Linus Pauling made a Typo: It was D, NOT C for Colds

March 31, 2009

Linus Pauling made a Typo: It was D, NOT C for Colds 


 Competency # 17  Vitamin D          Reference: Ginde et al, Arch Intern Med. 2009;169(4):384-390 


 We’ve spent 40 years trying to find out the proof that Vitamin C helps prevent colds.  If there is any proof, it’s thin.  Despite all the ads on TV about orange juice and Vitamin C and colds, Vitamin C just doesn’t deliver like we hoped it would.  Could Linus have been a lousy typist and just had a typo?  I believe he really meant to hit the D key, and missed!  It wasn’t C.  (Of course he meant C but this is an interesting story of science).  


It was D. Now, our most reliable database on health and nutrition, the third National Health and Nutrition Examination Survey data has been plumbed to find the truth.  A national survey of colds and vitamin D levels (1988-1994) with over 19,000 randomized US citizens was conducted.  Extensive questionnaires about recent health and then physical exams and blood work with a mobile lab were done.  Vitamin D levels were collected as part of a broad series of tests. This is the first huge population survey to look at D and colds.  


What they found is very powerful.  If your D level drops below 10 ngs, you have a 567% increased risk of a cold if you have asthma compared to normal folks with a level of 30 ngs.  If you had COPD, your risks were 226% higher for a cold. If you didn’t have asthma or COPD, your risk only rises by 25%.    That still is huge.  Your risk of getting a cold drops 25% for everyone if you have enough D. 


 The mechanism for how D works is pretty well worked out.  D stimulates the production of a protein called cathelicidin (hCAP-18) . Cathelicidin is your natural antibiotic.  It helps you kill germs by encouraging white cells to get to the site of infection and gobble up germs.  hCAP-18 is directly produced when you have adequate D and it’s hCAP-18 that turns on your white cells.  And it all depends on D level.  Below 10 ngs and you are in trouble.  From 10-30, they see intermediate risk of colds.  Above 30 ng and it appeared that the effect plateaus off, though the researchers admit the study was too small to be able to see if there was an optimal level above 30 ngs. 

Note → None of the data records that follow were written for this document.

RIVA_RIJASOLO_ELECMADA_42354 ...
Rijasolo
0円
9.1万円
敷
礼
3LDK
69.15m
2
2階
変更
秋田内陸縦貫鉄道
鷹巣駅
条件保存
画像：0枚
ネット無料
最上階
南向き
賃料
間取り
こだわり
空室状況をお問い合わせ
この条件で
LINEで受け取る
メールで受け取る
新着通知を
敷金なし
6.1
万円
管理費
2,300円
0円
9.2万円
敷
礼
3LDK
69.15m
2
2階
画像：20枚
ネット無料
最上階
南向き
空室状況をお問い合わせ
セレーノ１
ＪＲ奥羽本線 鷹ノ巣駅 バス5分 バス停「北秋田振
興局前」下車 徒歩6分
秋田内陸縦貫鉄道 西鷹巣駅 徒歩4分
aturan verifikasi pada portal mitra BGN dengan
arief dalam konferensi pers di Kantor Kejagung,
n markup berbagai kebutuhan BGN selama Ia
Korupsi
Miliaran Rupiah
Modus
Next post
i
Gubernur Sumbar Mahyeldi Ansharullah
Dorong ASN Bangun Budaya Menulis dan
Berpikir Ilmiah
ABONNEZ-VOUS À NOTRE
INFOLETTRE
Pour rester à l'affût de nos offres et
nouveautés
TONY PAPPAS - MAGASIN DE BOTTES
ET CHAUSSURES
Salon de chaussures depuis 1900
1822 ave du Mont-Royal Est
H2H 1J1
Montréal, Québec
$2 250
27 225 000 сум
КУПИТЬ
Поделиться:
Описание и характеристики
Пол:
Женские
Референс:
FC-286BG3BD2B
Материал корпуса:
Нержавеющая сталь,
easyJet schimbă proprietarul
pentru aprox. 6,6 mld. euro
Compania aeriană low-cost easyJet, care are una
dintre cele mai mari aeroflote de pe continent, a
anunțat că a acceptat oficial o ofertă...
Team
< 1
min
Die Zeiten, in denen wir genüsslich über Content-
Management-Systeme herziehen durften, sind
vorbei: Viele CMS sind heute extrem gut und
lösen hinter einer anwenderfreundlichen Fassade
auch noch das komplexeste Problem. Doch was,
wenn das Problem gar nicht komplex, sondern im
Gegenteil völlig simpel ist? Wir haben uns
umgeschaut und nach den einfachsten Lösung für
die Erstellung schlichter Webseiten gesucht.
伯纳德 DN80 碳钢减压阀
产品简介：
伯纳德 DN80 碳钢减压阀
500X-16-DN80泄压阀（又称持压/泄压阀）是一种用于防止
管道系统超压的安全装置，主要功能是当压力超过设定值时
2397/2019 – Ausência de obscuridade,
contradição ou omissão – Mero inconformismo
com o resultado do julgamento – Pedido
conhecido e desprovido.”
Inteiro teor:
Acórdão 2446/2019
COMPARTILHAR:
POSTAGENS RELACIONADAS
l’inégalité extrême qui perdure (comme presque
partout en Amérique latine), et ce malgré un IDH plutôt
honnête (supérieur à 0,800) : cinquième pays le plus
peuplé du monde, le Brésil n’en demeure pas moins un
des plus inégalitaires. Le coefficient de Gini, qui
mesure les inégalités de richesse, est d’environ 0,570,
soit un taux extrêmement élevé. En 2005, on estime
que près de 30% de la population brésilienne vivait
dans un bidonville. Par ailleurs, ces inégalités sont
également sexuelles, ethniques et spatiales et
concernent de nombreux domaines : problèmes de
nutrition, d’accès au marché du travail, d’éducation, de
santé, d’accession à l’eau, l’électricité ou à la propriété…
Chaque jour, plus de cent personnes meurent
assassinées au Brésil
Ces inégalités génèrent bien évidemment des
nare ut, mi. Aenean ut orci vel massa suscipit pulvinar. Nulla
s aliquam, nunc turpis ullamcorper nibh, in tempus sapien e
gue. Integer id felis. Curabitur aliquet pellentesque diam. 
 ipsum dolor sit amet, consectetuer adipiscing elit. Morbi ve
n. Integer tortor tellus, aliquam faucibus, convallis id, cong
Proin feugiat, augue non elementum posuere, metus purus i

 During the summer, many Caucasians in Wisconsin will get to 40-50 ng with sensible sun exposure.  By October, that level is falling and as a population we hit 30 somewhere around November 1.  And we start getting colds when?  (Hint: Nov 2).  Measurements of our African American community in Milwaukee show an average D level of 15 in late summer and winter.   Hence, the more skin pigment you have, the more risk you have for colds for a longer period of time during the winter. 


 WWW:  What will work for me?  Well, we know you can raise your D level by 15 ng in two days with a single 100,000 IU dose of D.    I am not telling my patients with colds and with asthma or COPD to take 10,000 IU a day for a month, but I might start talking about 100,000 all at once as soon as they get a cold if they have never taken D before.  I’ve had more than one person say they got better in just a day or two from the “same cold that everyone else was out for a week with” when they took 50,000 IU all at once.  Pauling was right.  We need a supplement when we get a cold.  He was just a lousy typist and couldn’t spell.   I can relate to that.